> **DIRECTION 1**
Set down the part of the rehab account below that begins at the words "My parents were" and stops after "continue like this.".

> **GIVEN PASSAGE**
After 15 years of addiction to morphine, which I was injecting daily, I eventually ended up in a rehab facility in Tasmania. This is where I met Sharni.
My parents were very young when they had me and eventually broke up, so as a child I lived with my dad and my grandparents. I was very close to my grandmother as she was my mother figure. She passed away when I was 10 years old; I was devastated and so was my dad. I now know he was smoking pot and taking morphine to deal with this. I felt like I never actually got to speak about my grandmother passing and my dad never wanted to open up about it.
I was a distracted kid at school. I didn’t really like being there, but I loved music. I left school when I was in year 10 and went on to get odd jobs. My dad had just gone to rehab and I felt as if I had no guidance or role models. I started drinking heavily – I would scull a whole bottle of alcohol just before I started work. At 22 I realised I needed help; I was so unhappy and didn’t want to continue like this.
We both met in rehab and were unfortunately kicked out as we became a couple [most facilities discourage intimate relationships between clients]. Over the next year we were travelling around camping and unfortunately both using drugs. We had now actually combined our addictions: Sharni was now using morphine and alcohol and I was still using morphine and started drinking heavily.
During one of the times we got clean, Sharni fell pregnant with our little girl Savannah. We were so excited and felt this was a fresh start.
This lasted about eight months until we were both using again.
It all came to a point when Sharni’s family took away Savannah from us and said that we wouldn’t get her back until we got clean. We wanted to go somewhere as a family, so we left Tasmania and came to the Odyssey House Parents’ & Children’s Program.
We are now coming to an end in our rehabilitation. We’ve been dealing with our personal issues and putting things behind us, and we’ve also been learning how to be better parents through the parenting education component of the program. We hope in the future to explore our passions in life and eventually go back to Tasmania.

> **SOURCE RECORDS**
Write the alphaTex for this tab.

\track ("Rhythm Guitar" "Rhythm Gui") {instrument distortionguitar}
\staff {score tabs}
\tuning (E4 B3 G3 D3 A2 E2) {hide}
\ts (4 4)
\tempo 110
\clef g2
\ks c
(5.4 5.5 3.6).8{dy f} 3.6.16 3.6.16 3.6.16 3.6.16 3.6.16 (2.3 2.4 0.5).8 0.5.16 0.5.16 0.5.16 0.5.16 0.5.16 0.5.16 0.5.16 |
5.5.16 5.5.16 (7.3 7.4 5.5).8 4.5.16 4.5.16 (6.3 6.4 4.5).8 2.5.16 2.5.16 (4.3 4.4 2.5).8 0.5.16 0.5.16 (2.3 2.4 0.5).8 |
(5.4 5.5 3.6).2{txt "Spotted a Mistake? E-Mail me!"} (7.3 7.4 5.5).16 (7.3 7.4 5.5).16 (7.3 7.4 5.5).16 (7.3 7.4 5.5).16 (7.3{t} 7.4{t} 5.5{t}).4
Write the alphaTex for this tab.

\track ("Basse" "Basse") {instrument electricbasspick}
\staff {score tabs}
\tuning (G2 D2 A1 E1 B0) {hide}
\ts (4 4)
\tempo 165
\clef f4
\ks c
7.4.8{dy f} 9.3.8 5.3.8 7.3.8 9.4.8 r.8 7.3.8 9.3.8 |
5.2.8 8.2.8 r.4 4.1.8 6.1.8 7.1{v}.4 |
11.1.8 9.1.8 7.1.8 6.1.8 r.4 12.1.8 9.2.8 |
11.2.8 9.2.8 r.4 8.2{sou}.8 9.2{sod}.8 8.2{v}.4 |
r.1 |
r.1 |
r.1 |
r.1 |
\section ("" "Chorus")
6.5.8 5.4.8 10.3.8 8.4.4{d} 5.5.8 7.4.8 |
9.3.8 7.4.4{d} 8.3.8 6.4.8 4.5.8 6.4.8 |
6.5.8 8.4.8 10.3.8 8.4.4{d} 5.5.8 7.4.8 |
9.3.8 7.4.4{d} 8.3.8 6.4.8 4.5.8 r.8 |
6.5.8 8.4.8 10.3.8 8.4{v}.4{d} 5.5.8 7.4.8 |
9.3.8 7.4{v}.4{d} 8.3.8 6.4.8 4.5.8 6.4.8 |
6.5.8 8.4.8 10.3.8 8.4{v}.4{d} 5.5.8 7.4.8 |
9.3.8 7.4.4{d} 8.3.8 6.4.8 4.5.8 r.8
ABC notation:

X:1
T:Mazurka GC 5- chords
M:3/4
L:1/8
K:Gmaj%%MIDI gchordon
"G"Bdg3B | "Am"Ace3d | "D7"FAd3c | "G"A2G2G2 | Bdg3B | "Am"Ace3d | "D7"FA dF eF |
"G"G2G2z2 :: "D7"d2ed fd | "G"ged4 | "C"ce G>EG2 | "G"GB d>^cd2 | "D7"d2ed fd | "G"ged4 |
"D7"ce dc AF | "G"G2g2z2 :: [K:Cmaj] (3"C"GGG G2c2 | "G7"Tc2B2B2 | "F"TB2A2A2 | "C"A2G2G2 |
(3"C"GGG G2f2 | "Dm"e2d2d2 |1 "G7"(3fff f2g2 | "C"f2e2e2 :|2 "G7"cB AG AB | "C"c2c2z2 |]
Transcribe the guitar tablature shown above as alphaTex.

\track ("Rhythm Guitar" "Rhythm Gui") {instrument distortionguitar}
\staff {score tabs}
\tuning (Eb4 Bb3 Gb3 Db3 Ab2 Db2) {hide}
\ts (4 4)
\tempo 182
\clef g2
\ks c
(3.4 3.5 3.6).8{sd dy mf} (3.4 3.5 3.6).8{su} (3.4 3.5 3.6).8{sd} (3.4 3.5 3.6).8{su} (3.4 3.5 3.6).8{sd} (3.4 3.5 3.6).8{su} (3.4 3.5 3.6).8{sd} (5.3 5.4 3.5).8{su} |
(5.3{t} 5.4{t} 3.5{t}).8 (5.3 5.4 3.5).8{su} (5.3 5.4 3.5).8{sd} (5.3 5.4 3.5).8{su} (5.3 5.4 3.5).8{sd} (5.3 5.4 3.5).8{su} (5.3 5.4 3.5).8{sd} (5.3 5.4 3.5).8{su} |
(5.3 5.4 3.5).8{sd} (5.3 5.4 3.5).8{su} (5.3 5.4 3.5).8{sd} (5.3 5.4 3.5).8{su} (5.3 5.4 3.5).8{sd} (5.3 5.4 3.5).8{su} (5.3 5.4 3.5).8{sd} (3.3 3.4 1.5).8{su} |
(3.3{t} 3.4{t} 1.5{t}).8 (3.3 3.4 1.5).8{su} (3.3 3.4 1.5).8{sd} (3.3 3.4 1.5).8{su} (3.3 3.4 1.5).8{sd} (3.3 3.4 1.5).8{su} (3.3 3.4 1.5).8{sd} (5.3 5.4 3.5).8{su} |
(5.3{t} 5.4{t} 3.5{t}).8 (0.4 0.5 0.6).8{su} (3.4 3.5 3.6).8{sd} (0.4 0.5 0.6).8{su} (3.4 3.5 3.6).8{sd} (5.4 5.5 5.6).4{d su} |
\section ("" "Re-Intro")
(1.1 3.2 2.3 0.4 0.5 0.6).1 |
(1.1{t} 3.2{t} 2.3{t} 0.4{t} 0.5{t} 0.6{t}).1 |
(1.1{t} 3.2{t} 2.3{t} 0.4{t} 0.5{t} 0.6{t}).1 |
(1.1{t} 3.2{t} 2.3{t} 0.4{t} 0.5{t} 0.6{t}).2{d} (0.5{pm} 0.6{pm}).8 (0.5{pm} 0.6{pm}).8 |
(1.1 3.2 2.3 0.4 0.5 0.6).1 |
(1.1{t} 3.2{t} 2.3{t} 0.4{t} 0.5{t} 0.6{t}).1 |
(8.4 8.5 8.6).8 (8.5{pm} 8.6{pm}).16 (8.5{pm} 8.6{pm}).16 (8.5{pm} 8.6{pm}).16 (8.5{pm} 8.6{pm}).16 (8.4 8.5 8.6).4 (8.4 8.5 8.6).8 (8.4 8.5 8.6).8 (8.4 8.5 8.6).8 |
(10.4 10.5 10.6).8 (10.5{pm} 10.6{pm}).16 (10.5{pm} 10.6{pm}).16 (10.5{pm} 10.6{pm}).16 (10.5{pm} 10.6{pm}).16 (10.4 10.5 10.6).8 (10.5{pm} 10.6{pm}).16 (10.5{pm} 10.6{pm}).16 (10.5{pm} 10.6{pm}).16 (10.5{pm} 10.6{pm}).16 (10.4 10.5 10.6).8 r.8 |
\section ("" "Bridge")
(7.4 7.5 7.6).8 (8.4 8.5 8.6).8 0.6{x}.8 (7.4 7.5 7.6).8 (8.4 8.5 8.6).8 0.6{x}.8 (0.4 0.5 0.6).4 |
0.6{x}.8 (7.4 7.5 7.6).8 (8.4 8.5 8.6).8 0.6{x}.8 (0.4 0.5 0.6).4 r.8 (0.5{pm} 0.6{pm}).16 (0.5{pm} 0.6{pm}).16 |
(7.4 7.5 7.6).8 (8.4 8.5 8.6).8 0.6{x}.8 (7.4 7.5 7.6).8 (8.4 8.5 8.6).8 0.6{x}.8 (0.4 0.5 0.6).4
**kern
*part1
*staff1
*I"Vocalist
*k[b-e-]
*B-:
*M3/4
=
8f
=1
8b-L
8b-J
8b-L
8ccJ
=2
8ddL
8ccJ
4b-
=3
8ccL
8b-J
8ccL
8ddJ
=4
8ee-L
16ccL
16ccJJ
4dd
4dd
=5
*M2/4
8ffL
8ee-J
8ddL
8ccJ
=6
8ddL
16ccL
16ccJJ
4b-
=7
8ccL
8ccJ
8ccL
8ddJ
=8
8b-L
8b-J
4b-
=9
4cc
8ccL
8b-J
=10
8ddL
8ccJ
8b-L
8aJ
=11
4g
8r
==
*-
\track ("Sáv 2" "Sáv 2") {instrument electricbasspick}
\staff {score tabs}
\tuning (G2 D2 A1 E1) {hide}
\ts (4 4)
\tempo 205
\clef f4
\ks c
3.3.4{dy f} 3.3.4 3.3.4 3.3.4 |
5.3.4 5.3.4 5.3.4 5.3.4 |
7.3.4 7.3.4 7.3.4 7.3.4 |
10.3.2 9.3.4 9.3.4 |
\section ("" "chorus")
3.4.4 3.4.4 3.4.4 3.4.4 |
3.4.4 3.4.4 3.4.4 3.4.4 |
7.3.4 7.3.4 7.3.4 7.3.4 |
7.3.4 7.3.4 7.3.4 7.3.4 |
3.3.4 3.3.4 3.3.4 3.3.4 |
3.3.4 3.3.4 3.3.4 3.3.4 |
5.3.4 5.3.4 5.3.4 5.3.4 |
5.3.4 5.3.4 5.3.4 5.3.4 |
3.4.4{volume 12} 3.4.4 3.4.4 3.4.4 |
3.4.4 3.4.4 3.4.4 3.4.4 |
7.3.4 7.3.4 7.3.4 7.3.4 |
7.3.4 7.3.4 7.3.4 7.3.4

> **DIRECTION 2**
Select every line of the listing above that contains the string "electricbasspick", and copy each of those lines.

> **CORRECT RESPONSE 1**
My parents were very young when they had me and eventually broke up, so as a child I lived with my dad and my grandparents. I was very close to my grandmother as she was my mother figure. She passed away when I was 10 years old; I was devastated and so was my dad. I now know he was smoking pot and taking morphine to deal with this. I felt like I never actually got to speak about my grandmother passing and my dad never wanted to open up about it.
I was a distracted kid at school. I didn’t really like being there, but I loved music. I left school when I was in year 10 and went on to get odd jobs. My dad had just gone to rehab and I felt as if I had no guidance or role models. I started drinking heavily – I would scull a whole bottle of alcohol just before I started work. At 22 I realised I needed help; I was so unhappy and didn’t want to continue like this.

> **CORRECT RESPONSE 2**
\track ("Basse" "Basse") {instrument electricbasspick}
\track ("Sáv 2" "Sáv 2") {instrument electricbasspick}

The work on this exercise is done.